Why MARA Stock Is Swinging Again as Bitcoin Rebounds and Its AI Data Center Pivot Faces Scrutiny

March 23, 2026
Why MARA Stock Is Swinging Again as Bitcoin Rebounds and Its AI Data Center Pivot Faces Scrutiny

NEW YORK, March 23, 2026, 17:44 EDT

MARA Holdings shares jumped Monday as bitcoin rallied, but investors remained divided on the miner’s planned pivot to AI data centers—and just how much bitcoin MARA might need to liquidate to bankroll the transition. By 5:28 p.m. EDT, shares were at $8.91, a gain of $0.44 on the day. Bitcoin hovered around $70,929, up roughly 4.5%.

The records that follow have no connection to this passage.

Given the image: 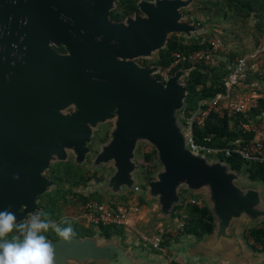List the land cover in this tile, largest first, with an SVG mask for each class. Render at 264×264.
Returning <instances> with one entry per match:
<instances>
[{
    "label": "water",
    "instance_id": "obj_1",
    "mask_svg": "<svg viewBox=\"0 0 264 264\" xmlns=\"http://www.w3.org/2000/svg\"><path fill=\"white\" fill-rule=\"evenodd\" d=\"M192 1L140 0L138 13L114 22L108 14L115 0H0V210L14 212L18 223L39 211L40 196L53 187L44 176L50 164L70 153L84 164L93 129L112 121L91 162L113 169L103 196H123L138 185L133 160L141 141L157 153L160 169L142 195L159 204L160 218L172 215L186 190L205 196L214 237L264 220L260 186L242 185L227 164L207 163L190 149L178 118L188 72L161 81L160 67L136 62L164 49L170 35L206 34L182 13ZM61 46L65 55L54 49ZM49 242L54 264H133L116 239Z\"/></svg>",
    "mask_w": 264,
    "mask_h": 264
},
{
    "label": "trees",
    "instance_id": "obj_2",
    "mask_svg": "<svg viewBox=\"0 0 264 264\" xmlns=\"http://www.w3.org/2000/svg\"><path fill=\"white\" fill-rule=\"evenodd\" d=\"M140 0H115V7L110 12L109 18L114 22H123L127 17H131L139 12L138 2ZM151 2L153 0H144ZM197 12L201 17H207L202 23L199 21L200 26L210 24L214 17L222 19L223 23H228L230 26L247 24L250 20H254V29L257 37L264 33V0H196ZM214 13H211V9ZM183 12V11H182ZM189 16L187 21L192 19L193 14L187 13ZM217 22V21H215ZM219 22V21H218ZM202 36L215 37L214 34H204L201 36L184 39L177 35H170L166 42L164 49L157 51L153 60H137L138 63L150 67L157 66L161 69L168 66L173 60V54L177 53L185 61L174 69L171 73L173 75L178 70H186L187 76L183 78L186 97L184 100V107L178 113L179 121L185 125V117L189 116L197 108L199 101L204 99H212L214 96L224 92V81L230 73L231 61L236 57L246 55V52H235L228 47L230 54L222 57L216 66L209 67L203 64H191L187 57L194 51L200 50L202 47L199 40ZM158 79L159 76L156 75ZM248 83L251 79L247 78ZM264 118V99L257 98L249 101L248 110L233 118H219L217 115L211 114L206 121L204 127L193 128V142L195 145L209 148V149H225L236 148L244 145L248 140L254 137L253 133L243 130V124H250ZM97 134V133H96ZM107 132L102 137L95 135L91 139V145L103 142L107 139ZM87 146L90 147L91 145ZM138 157L135 159L136 165L139 168V175L143 182L142 187L145 188L154 179V173L159 169L157 161V153L153 147L143 144L139 148ZM212 160H220L227 164L228 168L235 171L239 175H243L247 182L252 184H260L264 186V166L243 160L239 155L232 154L230 157H225L222 153L206 155ZM88 170L83 173L81 167L74 166L69 162L61 163L56 162L52 164L46 175L53 183V187L49 188L47 192L42 194L37 202L39 211L42 218L60 224L62 227L70 224L74 231V237L85 238L99 236L100 238H110L114 235L121 236L122 233L119 227L111 226H81L79 223L63 218V206L68 204H84L88 201H95L98 203L103 202V195L95 190L88 195L76 193L73 189L78 187L87 188L91 181L95 178V172L88 176ZM103 180L101 178L99 182ZM181 194L185 190H180ZM121 200L124 197L112 196ZM75 200V201H74ZM143 201V198L141 197ZM74 201V202H73ZM180 207H175L172 217H175L176 212ZM186 219L184 225L179 232L180 234L193 236L197 239L203 238L205 235L211 234L214 230V221L210 210L206 204L203 207L189 205L185 209ZM30 219L26 217L25 221ZM21 222V223H23ZM64 222H67L66 224ZM48 241H55L62 237L58 236L54 231L49 230L43 233ZM246 237L251 239L253 243L260 247V251L264 252V223L250 227L246 231ZM7 241L15 239H23V236L18 228H14L5 238ZM165 243L170 239L168 236L164 238Z\"/></svg>",
    "mask_w": 264,
    "mask_h": 264
},
{
    "label": "built area",
    "instance_id": "obj_3",
    "mask_svg": "<svg viewBox=\"0 0 264 264\" xmlns=\"http://www.w3.org/2000/svg\"><path fill=\"white\" fill-rule=\"evenodd\" d=\"M204 35V34H203ZM201 49L192 52L188 57L191 64H203L214 67L222 57L230 54V49L218 38L202 36L199 40ZM185 61L179 54H173L171 63L160 69L159 80L165 81L171 73ZM256 63H264V33L257 37L256 45L248 54L236 57L231 61L230 73L224 81V92L212 99L199 101L197 108L189 116L185 117V132L189 135L190 149L198 154L209 155L222 153L225 157H230L233 153L239 155L243 160L259 163L264 166V118H260L250 124H243L244 131L253 133L254 137L244 145L236 148L209 149L200 147L193 142V128L204 127L211 114L219 118H233L243 114L248 110L249 100L245 98V92L251 85L247 81L248 68ZM135 197H130L126 201L111 198L101 203L88 201L81 206V210L88 225L123 227L127 225L129 215L139 211L140 188L134 187ZM182 201L178 206L175 217L178 221V229H182L186 219L185 209L189 205L203 207L201 198L190 195L187 191L182 193ZM171 230H159L154 235L142 234L140 241L150 246L153 250L166 253L163 246V237L169 235ZM253 242V241H252ZM198 264V263H197Z\"/></svg>",
    "mask_w": 264,
    "mask_h": 264
},
{
    "label": "crops",
    "instance_id": "obj_4",
    "mask_svg": "<svg viewBox=\"0 0 264 264\" xmlns=\"http://www.w3.org/2000/svg\"><path fill=\"white\" fill-rule=\"evenodd\" d=\"M249 73L248 71L247 78H249ZM249 84L252 87L253 84ZM240 177H243V175H240ZM244 178H242L241 184L252 187L260 186L261 196L264 199V186L249 183ZM189 194L200 198L198 195ZM135 195L134 193H125L123 196L117 197H124L125 200H118L126 201L130 197H135ZM111 197L105 195L103 201H107ZM138 197L139 211L129 215L127 225L119 227L122 235H114L108 238L118 241L119 247L131 257L133 264H264V252H261L260 247L246 237L248 228L264 223V220L256 224H241L238 227H231L228 236L217 238L213 234H208L201 239H197L193 236L179 235L181 229H178L176 217L171 215L168 218H160V206L157 202L149 201L144 197L142 201L141 194ZM203 202L206 204L204 200ZM159 230H171L169 235H165L170 238L168 242L165 243L163 239V246L166 247V253L164 254L153 250L140 241V235H154ZM236 230H239L238 238L231 237V234H234ZM91 238L106 239L97 235ZM89 264L97 263L91 262Z\"/></svg>",
    "mask_w": 264,
    "mask_h": 264
},
{
    "label": "rangeland",
    "instance_id": "obj_5",
    "mask_svg": "<svg viewBox=\"0 0 264 264\" xmlns=\"http://www.w3.org/2000/svg\"><path fill=\"white\" fill-rule=\"evenodd\" d=\"M196 6H197L196 0H193L188 8L182 10L183 11L182 13L186 15V17H187L186 21H187L189 18L188 17L189 15L187 13L191 12L193 14V16H191L192 19L190 20V23H193L197 27H201L199 21L202 23L205 19H207V17H201V14H199L197 12ZM211 13H214L213 8L211 9ZM215 21H217V22H215ZM222 21H223L222 19L214 17L213 21L210 24H204V26H202V27L206 29V34H208V33L214 34L216 38L225 42V44L228 47L230 46L231 49L237 53L242 51V52H247V54H248L250 51L253 50V48L256 45V41H257V35H256V31L254 29L255 28L254 27L255 26L254 20H250L247 24L239 23L237 25H232V26H230L228 23H223ZM179 37L186 39L184 37V35H181ZM153 58H154V55L151 59H148V60H153ZM136 62H137V60H136ZM248 71L250 72L249 78L251 79V81H252L251 84H253V85L249 90H247L245 92V98H247L249 101L252 99H257V98H263L264 99V63H256V64L250 66L248 68ZM113 124L114 123L112 121H107V122L99 124L95 129H93V131H94L93 137L95 135L102 137L104 135V133L107 132L108 129L111 130V127L113 126ZM109 138H110V136L108 135L107 139H105L103 142H100L99 144H106L107 141L109 140ZM143 144L149 146L148 143L139 141L137 143V148L135 149L136 158L138 157V154H139L138 150L140 147H142ZM95 145H96V143L93 144V149H95V147H96ZM92 155L93 154H91V152H89L88 159H87L88 162H84V164L85 165L89 164V170H88L89 174L92 173L93 170H96V172H95L96 178H94L91 181V183L88 185L87 188L84 189V188L79 187L80 189L78 192H81L82 194H85V195H88L89 193H91L95 190H100V188L103 186V184L105 182L106 177L110 176L109 173L107 175L104 174L105 167L108 164L106 166H104V163H101L100 166H98L99 168L98 167L93 168L91 166V162L94 159V158H92ZM199 155L202 156L203 158H205L207 163H211L212 161H215V160L210 159V157L205 156L203 154H199ZM133 161L135 162V160H133ZM65 162H66V160L61 161V163H65ZM74 162H75V159H74ZM85 168L88 169V166H86ZM159 169H160V166H159ZM138 173H139V170L133 174H134L135 178H137L139 181V183H138V187L140 188L139 194H141V197L143 198L142 191L144 189H146L147 187H145V188L142 187L143 182L141 181V177L139 175H137ZM101 178H103V180H101L99 182V180ZM130 193H134V192L131 191ZM198 196L202 200L206 201L205 196H203V195H198ZM81 206H82V203L79 205L68 204V205L63 206V209H62L63 218L75 220L77 223L89 226L86 219L83 216Z\"/></svg>",
    "mask_w": 264,
    "mask_h": 264
},
{
    "label": "clouds",
    "instance_id": "obj_6",
    "mask_svg": "<svg viewBox=\"0 0 264 264\" xmlns=\"http://www.w3.org/2000/svg\"><path fill=\"white\" fill-rule=\"evenodd\" d=\"M14 228L20 230L23 239L5 240ZM49 230L65 240L74 235L70 224L62 227L41 214L33 213L29 220L18 223L14 212L0 210V264H54L53 247L43 234Z\"/></svg>",
    "mask_w": 264,
    "mask_h": 264
},
{
    "label": "flooded vegetation",
    "instance_id": "obj_7",
    "mask_svg": "<svg viewBox=\"0 0 264 264\" xmlns=\"http://www.w3.org/2000/svg\"><path fill=\"white\" fill-rule=\"evenodd\" d=\"M190 22V21H189ZM54 49H55V51L57 52V53H59V54H62V55H65L66 54V50H65V48L64 47H54ZM144 60V59H143ZM138 63V62H137ZM140 66H142V67H145V68H149V67H146V66H144V65H142V64H140V63H138ZM151 67V66H150ZM68 115L72 112V109H67L66 111H65ZM109 131H110V129H108L107 130V134L109 133ZM90 144V143H89ZM88 145V144H87ZM91 145V144H90ZM100 144L99 143H96V147H95V149H93V145H91L90 147H88L87 146V148H88V150L91 152V154H93L92 155V158H94L95 157V155L97 154V151H98V146H99ZM89 155V154H88ZM88 155H87V157H85L86 159H85V162H88ZM91 158V159H92ZM74 159H75V156L72 154V153H70V155L68 156V159H67V161L66 162H69V163H71V164H73L74 166H78V167H81V170L83 171V173L85 172V171H87V170H89V164L88 165H85V164H76L75 162H74ZM54 163H56V162H53V163H51L50 164V166L53 164L54 165ZM87 164V163H86ZM86 166H88V169H86L85 167ZM104 166H106V165H104ZM102 167V166H101ZM50 168V167H49ZM49 169H47L46 171H45V173H44V176L46 177V178H48L49 179V177L46 175V172L48 171ZM113 171V169H112V167H111V164H108L106 167H105V171H104V174L105 175H107L108 173H111ZM94 172H96V170H93V172L92 173H90L91 175L94 173ZM90 174H88V176H91ZM97 176V175H96ZM96 178V177H95ZM50 180V179H49ZM81 188H83V187H81ZM79 187L78 188H75V189H73V191L74 192H78L79 191ZM85 189V188H84ZM99 192H100V190H98ZM78 193H80V194H82L81 192H78ZM101 193V192H100ZM75 201V200H74ZM73 201V202H74ZM76 205H79V204H76ZM27 217H30L31 218V216H27ZM73 221H75V220H73ZM76 222V221H75ZM80 224V223H79ZM81 226H86V225H84V224H80Z\"/></svg>",
    "mask_w": 264,
    "mask_h": 264
}]
</instances>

The issue is getting attention as AI firms scramble for dependable power sources, with crypto miners sitting on a chunk of that limited supply. MARA is making a play to turn its mining sites and energy holdings toward landing contracts for artificial-intelligence and high-performance computing (HPC) jobs — those massive, energy-intensive workloads running behind cloud and AI platforms — instead of sticking strictly to mining.

MARA’s annual report, released March 2, put its bitcoin holdings at 53,822 as of Dec. 31. The company mined 8,799 coins in 2025, and began selling bitcoin in last year’s second half to support operations. In its Feb. 26 letter to shareholders, MARA reported Q4 revenue down 6% to $202.3 million, with net loss stretching to $1.7 billion. Looking ahead, MARA plans to keep selling bitcoin “opportunistically” in 2026, targeting liquidity and capital projects, after wrapping up 2025 with a combined $5.3 billion in cash and bitcoin. MARA

Management hasn’t just shifted its treasury strategy—it’s been busy on the deal front too. MARA wrapped up its acquisition of a controlling interest in France’s Exaion, which specializes in secure cloud and AI infrastructure, on Feb. 20. Less than a week later, the company rolled out a partnership with Starwood Digital Ventures, eyeing roughly 1 gigawatt of near-term computing capacity and plotting a route past 2.5 gigawatts at selected locations. The ventures aim to serve enterprise, hyperscale (big cloud) and AI clients, with MARA holding the option to keep as much as 50% ownership in the new projects.

Fred Thiel, MARA’s chief executive, pitched the Starwood partnership as a way to swap “power certainty” for “capacity certainty,” arguing it offers a more capital-efficient path into digital infrastructure. Starwood Capital chairman and CEO Barry Sternlicht described data centers as “the infrastructure responsible for driving the modern economy.” MARA

The market remains unsettled. Simply Wall St noted on March 22 that shares of MARA dropped 9.2% after investors zeroed in on the company pausing its at-the-market share-sale program—a method for selling stock in increments—along with the partial sale of its bitcoin holdings and an increased focus on AI infrastructure. On Monday, Yahoo Finance reported H.C. Wainwright cut its rating to Neutral from Buy and trimmed the 2026 sales estimate to $851.1 million from $954.8 million, citing execution risk. Another market note highlighted Nasdaq futures and revised brokerage calls as short-term catalysts.

MARA wasn’t the only name catching a bid. Riot Platforms, TeraWulf, and Hut 8 all jumped roughly 7% to 12% in late trades on Monday. Last month, Reuters reported that activist investor Starboard pressed Riot to accelerate its push into AI data centers. Over in Louisiana, Hut 8 inked a 15-year AI data center lease back in December.

The move isn’t without serious risk. “Securing reliable power sources is one of the biggest constraints” for new AI data centers, Robert Becker, chief investment strategist at Harrison Street, told Reuters last month. MARA’s own filings note that Starwood will be in charge of engineering, construction, and finding tenants—which means everything hinges on actually building out those sites and locking in customers before former mining locations start looking like true enterprise facilities. Reuters

Bitcoin remains at the center of daily trading activity for now. The token is hovering around $71,000, and MARA holds a market cap of roughly $6.76 billion. Investors are still weighing if the company is turning into a power-and-compute landlord—or just evolving into a pricier, more complex bitcoin miner with a bigger expansion bill.